Reading passage.
- Self-Attention is a great way to give attention to specific regions of an image. However, it does not care about the location of a feature but instead is location-independent.
- ReLU, GELU, Swish and LeakyReLU perform very well on real data, but have a significant issue that was mentioned in the paper accompanying SELU. None of these has a mean of zero. In addition to that, all of the above functions suffer from severe gradient issues. Just like tanh does. However, tanh, the counterpart of Sigmoid with zero-mean, performs significantly better than sigmoid. Therefore, I tried searching for a nonlinearity that has a zero mean, no vanishing or exploding gradients or values.
What it does
- Instead of using features to give attention to specific regions of an image, independent of their location, we use location-sensitive convolutions to give attention to specific features.

Records.
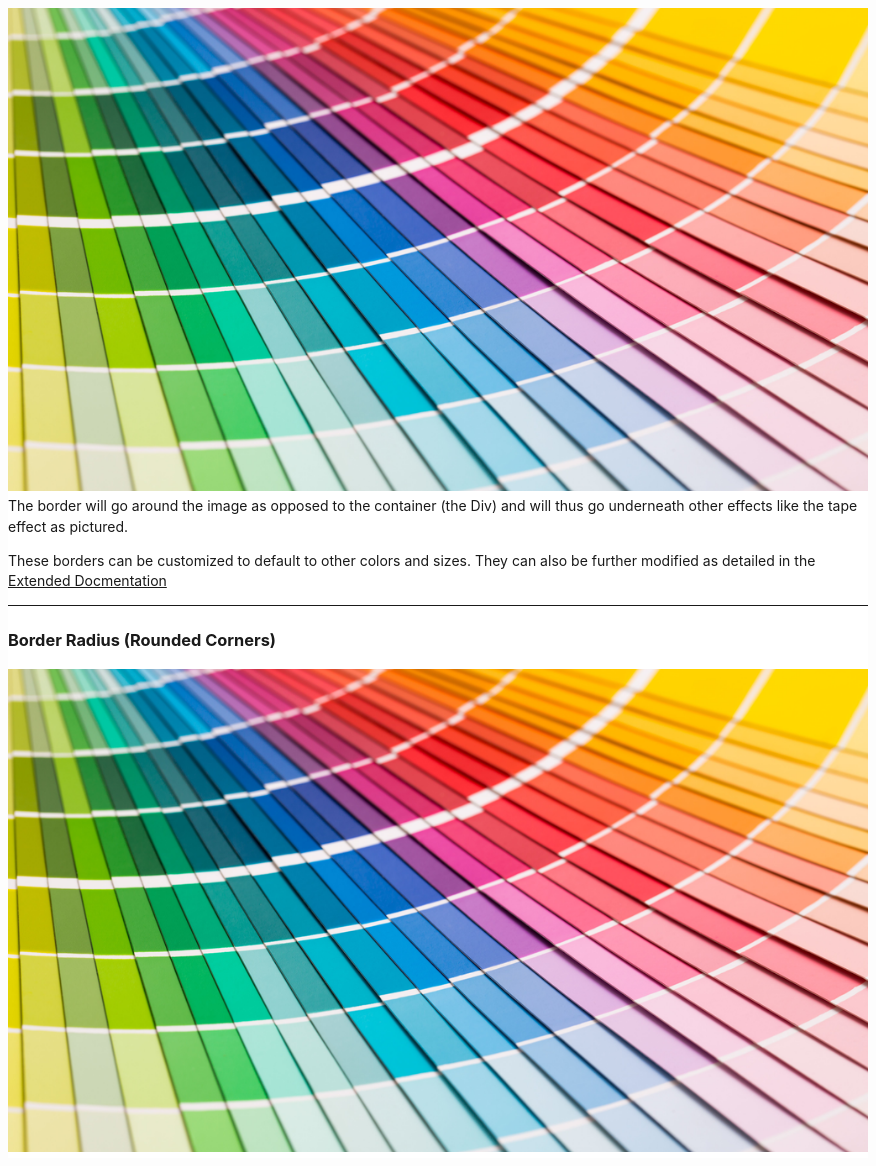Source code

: ![+side-border2-lg](../assets/attachments/testc.jpg)
The border will go around the image as opposed to the container (the Div) and will thus go underneath other effects like the tape effect as pictured. 

These borders can be customized to default to other colors and sizes. They can also be further modified as detailed in the [Extended Docmentation](./Image%20Flags%20(Extended%20Documentation).md)

---

### Border Radius (Rounded Corners)

![+side -med -right -bradius2](../assets/attachments/testc.jpg)
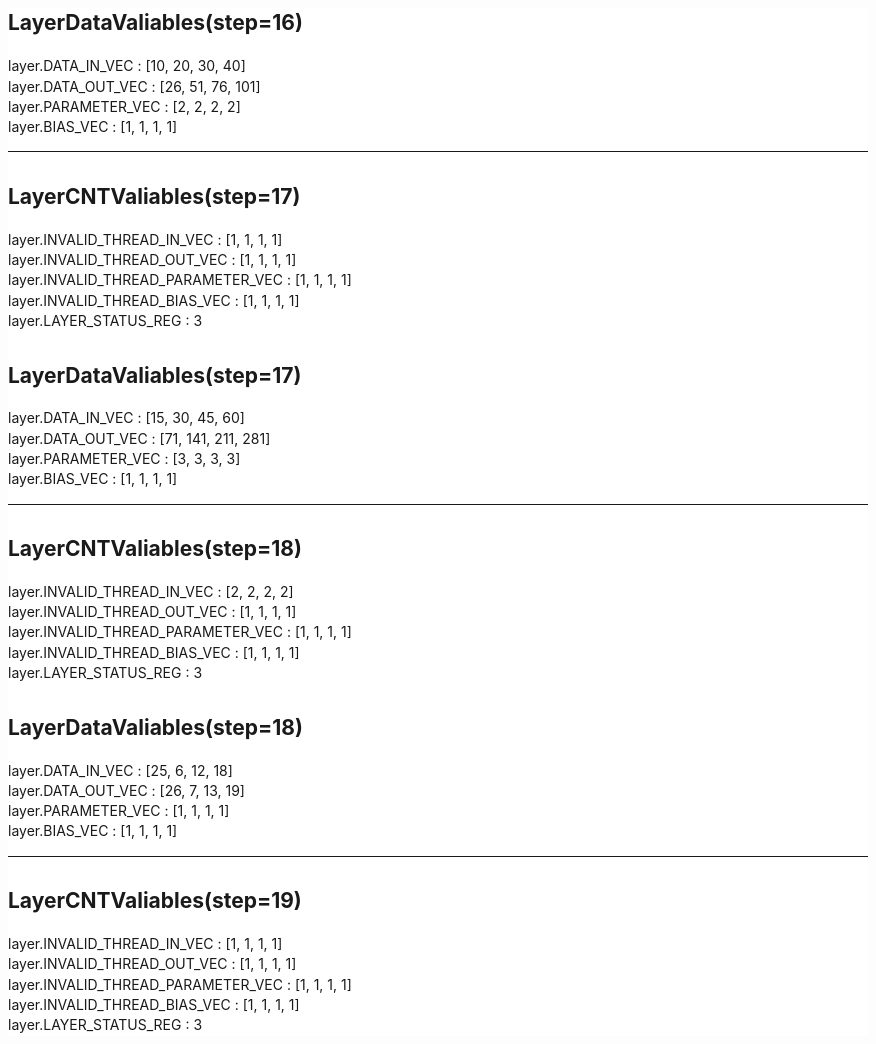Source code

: ## LayerDataValiables(step=16)  

layer.DATA_IN_VEC : [10, 20, 30, 40]  
layer.DATA_OUT_VEC : [26, 51, 76, 101]  
layer.PARAMETER_VEC : [2, 2, 2, 2]  
layer.BIAS_VEC : [1, 1, 1, 1]  

***

## LayerCNTValiables(step=17)  

layer.INVALID_THREAD_IN_VEC : [1, 1, 1, 1]  
layer.INVALID_THREAD_OUT_VEC : [1, 1, 1, 1]  
layer.INVALID_THREAD_PARAMETER_VEC : [1, 1, 1, 1]  
layer.INVALID_THREAD_BIAS_VEC : [1, 1, 1, 1]  
layer.LAYER_STATUS_REG : 3  

## LayerDataValiables(step=17)  

layer.DATA_IN_VEC : [15, 30, 45, 60]  
layer.DATA_OUT_VEC : [71, 141, 211, 281]  
layer.PARAMETER_VEC : [3, 3, 3, 3]  
layer.BIAS_VEC : [1, 1, 1, 1]  

***

## LayerCNTValiables(step=18)  

layer.INVALID_THREAD_IN_VEC : [2, 2, 2, 2]  
layer.INVALID_THREAD_OUT_VEC : [1, 1, 1, 1]  
layer.INVALID_THREAD_PARAMETER_VEC : [1, 1, 1, 1]  
layer.INVALID_THREAD_BIAS_VEC : [1, 1, 1, 1]  
layer.LAYER_STATUS_REG : 3  

## LayerDataValiables(step=18)  

layer.DATA_IN_VEC : [25, 6, 12, 18]  
layer.DATA_OUT_VEC : [26, 7, 13, 19]  
layer.PARAMETER_VEC : [1, 1, 1, 1]  
layer.BIAS_VEC : [1, 1, 1, 1]  

***

## LayerCNTValiables(step=19)  

layer.INVALID_THREAD_IN_VEC : [1, 1, 1, 1]  
layer.INVALID_THREAD_OUT_VEC : [1, 1, 1, 1]  
layer.INVALID_THREAD_PARAMETER_VEC : [1, 1, 1, 1]  
layer.INVALID_THREAD_BIAS_VEC : [1, 1, 1, 1]  
layer.LAYER_STATUS_REG : 3  
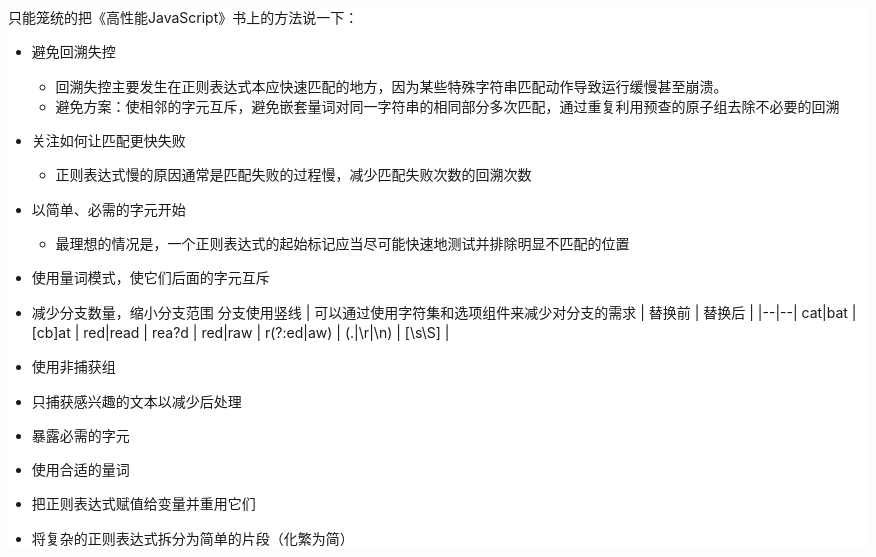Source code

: 只能笼统的把《高性能JavaScript》书上的方法说一下：
* 避免回溯失控
    * 回溯失控主要发生在正则表达式本应快速匹配的地方，因为某些特殊字符串匹配动作导致运行缓慢甚至崩溃。 
    * 避免方案：使相邻的字元互斥，避免嵌套量词对同一字符串的相同部分多次匹配，通过重复利用预查的原子组去除不必要的回溯
* 关注如何让匹配更快失败
    * 正则表达式慢的原因通常是匹配失败的过程慢，减少匹配失败次数的回溯次数
* 以简单、必需的字元开始    
    * 最理想的情况是，一个正则表达式的起始标记应当尽可能快速地测试并排除明显不匹配的位置
* 使用量词模式，使它们后面的字元互斥
* 减少分支数量，缩小分支范围
    分支使用竖线 | 可以通过使用字符集和选项组件来减少对分支的需求
    | 替换前 | 替换后 |
    |--|--|
     cat\|bat |  [cb]at |
     red\|read |  rea?d  |
     red\|raw |  r(?:ed\|aw)  | 
     (.\|\r\|\n) |  [\s\S]  |

* 使用非捕获组
* 只捕获感兴趣的文本以减少后处理
* 暴露必需的字元
* 使用合适的量词
* 把正则表达式赋值给变量并重用它们
* 将复杂的正则表达式拆分为简单的片段（化繁为简）
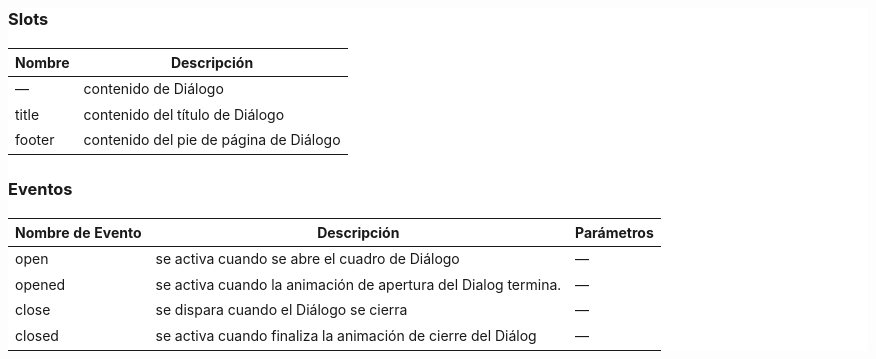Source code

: ### Slots

| Nombre | Descripción                            |
| ------ | -------------------------------------- |
| —      | contenido de Diálogo                   |
| title  | contenido del título de Diálogo        |
| footer | contenido del pie de página de Diálogo |

### Eventos

| Nombre de Evento | Descripción                                                   | Parámetros |
| ---------------- | ------------------------------------------------------------- | ---------- |
| open             | se activa cuando se abre el cuadro de Diálogo                 | —          |
| opened           | se activa cuando la animación de apertura del Dialog termina. | —          |
| close            | se dispara cuando el Diálogo se cierra                        | —          |
| closed           | se activa cuando finaliza la animación de cierre del Diálog   | —          |
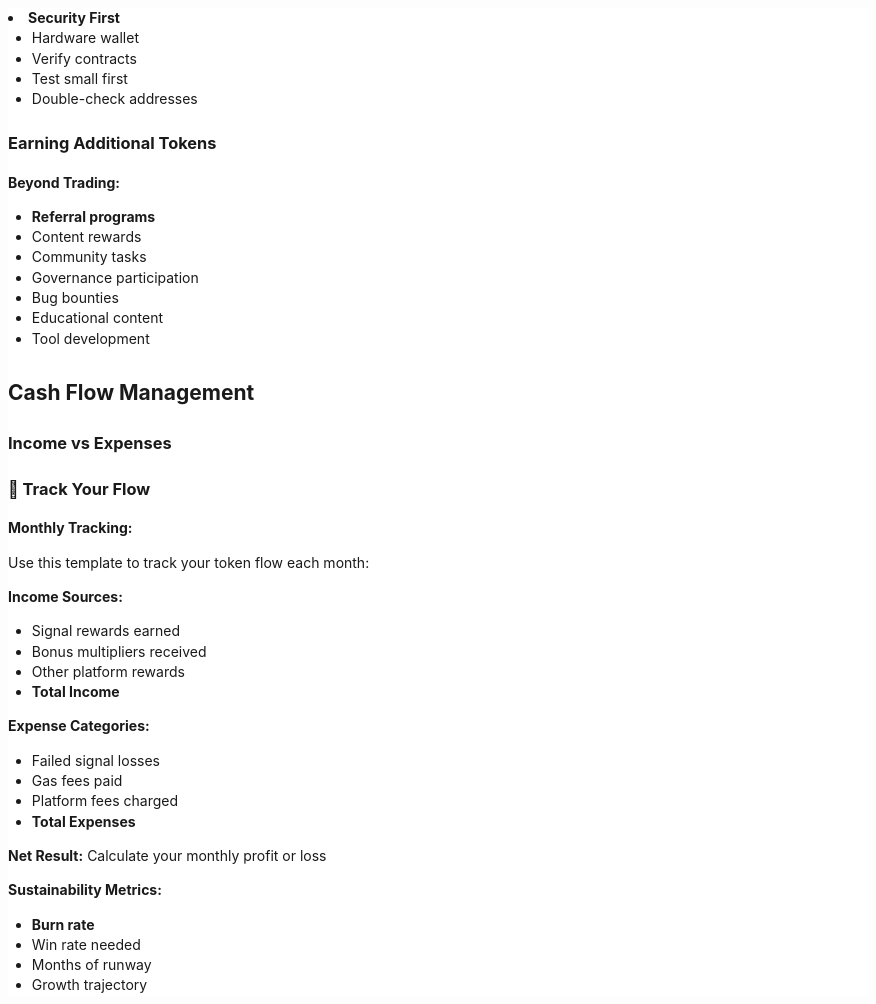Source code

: <li><strong>Security First</strong>
<ul>
<li>Hardware wallet</li>
<li>Verify contracts</li>
<li>Test small first</li>
<li>Double-check addresses</li>
</ul>
</li>
</ol>
</div>

### Earning Additional Tokens
<p><strong>Beyond Trading:</strong></p>
<ul>
<li><strong>Referral programs</strong></li>
<li>Content rewards</li>
<li>Community tasks</li>
<li>Governance participation</li>
<li>Bug bounties</li>
<li>Educational content</li>
<li>Tool development</li>
</ul>

## Cash Flow Management

### Income vs Expenses

<div class="arena-card">

<h3>💸 Track Your Flow</h3>
<p><strong>Monthly Tracking:</strong></p>
<p>Use this template to track your token flow each month:</p>

<p><strong>Income Sources:</strong></p>
<ul>
<li>Signal rewards earned</li>
<li>Bonus multipliers received</li>
<li>Other platform rewards</li>
<li><strong>Total Income</strong></li>
</ul>

<p><strong>Expense Categories:</strong></p>
<ul>
<li>Failed signal losses</li>
<li>Gas fees paid</li>
<li>Platform fees charged</li>
<li><strong>Total Expenses</strong></li>
</ul>

<p><strong>Net Result:</strong> Calculate your monthly profit or loss</p>

<p><strong>Sustainability Metrics:</strong></p>
<ul>
<li><strong>Burn rate</strong></li>
<li>Win rate needed</li>
<li>Months of runway</li>
<li>Growth trajectory</li>
</ul>
</div>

Assigned task A. Copy the attention and activation function text word for word, everything from "- ReLU, GELU, Swish" down to "to specific features.".
Assigned task B. Pick up the attention and activation function text after its last sentence and carry it on.

Expected output A.
- ReLU, GELU, Swish and LeakyReLU perform very well on real data, but have a significant issue that was mentioned in the paper accompanying SELU. None of these has a mean of zero. In addition to that, all of the above functions suffer from severe gradient issues. Just like tanh does. However, tanh, the counterpart of Sigmoid with zero-mean, performs significantly better than sigmoid. Therefore, I tried searching for a nonlinearity that has a zero mean, no vanishing or exploding gradients or values.
What it does
- Instead of using features to give attention to specific regions of an image, independent of their location, we use location-sensitive convolutions to give attention to specific features.

Expected output B.
- It approximates the shape of the square root while avoiding the gradient issues of actually using a square root. It also keeps the shape of the gradient simple, while maintaining keeping all above properties.
How I built it
- Feature-Attention is based factorized convolutions, allowing a network to be fully-connected with the entire image, without wasting a lot of resources.
- As the first assumption of a working function was f(x) = x^(1/3) and the gradient issues come from x being between -1 and 1, it had to be made sure that the input to f was >= 1. Therefore the simplest function giving something close to abs(x) while having a stable gradient, b(x) = x^2 was chosen as a base function. Add 1 to the base function, and you can pass it as an input into f, resulting in an always positive function. To alleviate this issue, I used a continuous function sign function s which can then be multiplied with the output of f. In the end, we have RootTanh(x, a) = (x^2+1)^(1/a)*tanh(x) where a >= 3. In my testing, 4 seemed to be the most stable.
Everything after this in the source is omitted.